Toto IV: Bless the sonic reign.
TOTO HAVE GOTTEN an undeserved bum rap over the years for embodying the adult contemporary vein. But their coolness factor went up a thousandfold recently when emo-rock icons Weezer covered both “Rosanna” and “Africa” live at the behest of a fierce Twitter campaign initiated by a 14-year-old female fan via @Weezercoverafrica.
Regardless, the fact remains that Toto’s original core four members— guitarist/vocalist Steve “Luke” Lukather, keyboardist/vocalist David Paich, keyboardist/vocalist Steve Porcaro, and late drumming icon Jeff Porcaro— are among the sharpest, most recording-studio savvy musicians of the modern rock era. And there’s no better example of their recording prowess to be found than within the grooves of their signature April 1982 release Toto IV, which subsequently nabbed six Grammys in 1983, including Album of the Year, Producer of the Year, and Record of the Year for “Rosanna.”
Why does Toto IV sound so good? You can thank the deft ear and masterful touch of legendary producer/engineer Al Schmitt (Frank Sinatra, George Benson) for the overall sound template, and Greg Ladanyi (Jackson Browne, Warren Zevon) for the mixing magic.
Naturally, there are myriad Toto IV listening options. My personal favorite remains the 1999 SACD 5.1 mix done by the irrepressible Elliot Scheiner, best exemplified with the richness of the piano break in the back quarter of “Rosanna,” the fullness of the strings and vocal blends on “I Won’t Hold You Back,” and the percussive clarity on “Africa.” While the SACD has long been out of print, a Scheiner-helmed remaster of the 5.1 mix appears on the bonus Blu-ray included in the band’s exhaustively comprehensive 40th anniversary All In box set scheduled for an October 2018 release. As Steve Porcaro recounts, “When Elliot first auditioned the 5.1 for us, we dug it. I almost started crying a couple of times while listening to it. When you’re in a band with crunch guitar and all these other things flying around, there’s always a lot of stuff that gets buried in the mixes. But in the surround version, it felt like our overdubs finally got their own chance to breathe.”

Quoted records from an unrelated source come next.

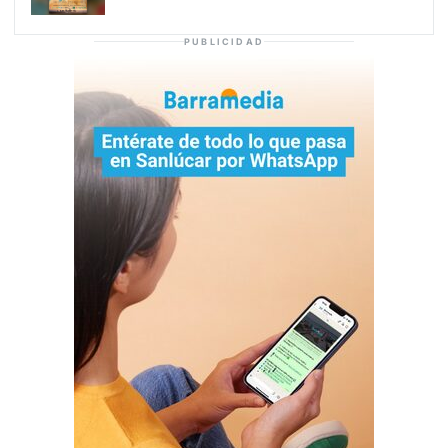
PUBLICIDAD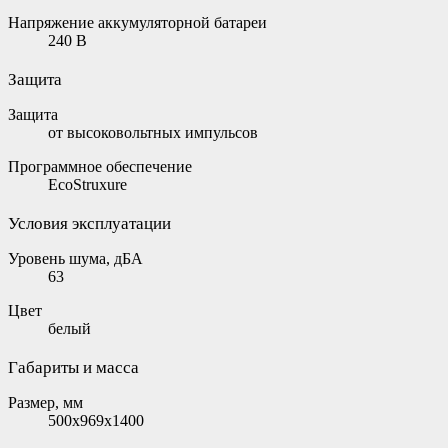
Напряжение аккумуляторной батареи
240 В
Защита
Защита
от высоковольтных импульсов
Программное обеспечение
EcoStruxure
Условия эксплуатации
Уровень шума, дБА
63
Цвет
белый
Габариты и масса
Размер, мм
500х969х1400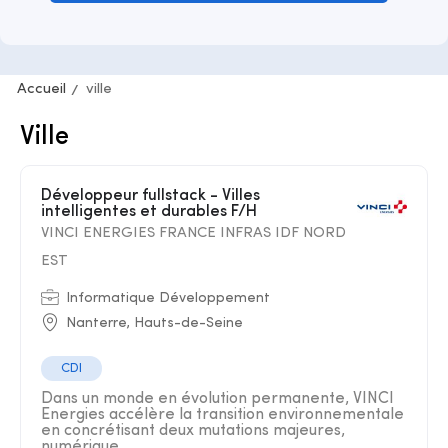
Accueil
ville
Ville
Développeur fullstack - Villes
intelligentes et durables F/H
VINCI ENERGIES FRANCE INFRAS IDF NORD
EST
Informatique Développement
Nanterre, Hauts-de-Seine
CDI
Dans un monde en évolution permanente, VINCI
Energies accélère la transition environnementale
en concrétisant deux mutations majeures,
numérique ...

If you’re going the CD route, the original 1988 Redbook standard disc is certainly serviceable, but the 1999 Mobile Fidelity Ultradisc II version as gleaned from the original master tapes better reflects the scope of Ladanyi’s initial, cleverly respectful mix. The more recent 2014 limited-edition Culture Factory 24-bit/96khz remastered CD offering opens the soundfield palette a good bit more— though the microscopic reproduction of the track and personnel info on the inner sleeve will challenge the depth perception of even the most eagle-eyed among us.
On the vinyl tip, the 180-gram options are clear winners. Music On Vinyl’s 2012 platter is unquestionably superior to the original vinyl, while the current 180g offering— mastered by Gavin Lurssen and Reuben Cohen and supervised by Scheiner and Toto— is the best I’ve heard to date.
If you have enough bank in your music-buying till, I suggest you either track down the SACD or invest in the aforementioned All In mondo box set at totoofficial.com/all-in for both 180g LP and 5.1 BD options. Perhaps Cool Hand Luke assesses it best: “When you put music on a great-sounding system, you don’t want to do anything else. And Toto makes records to be listened to like that.” So true. Let us take a moment to bless the rains, and the uninterrupted reign, of Toto IV.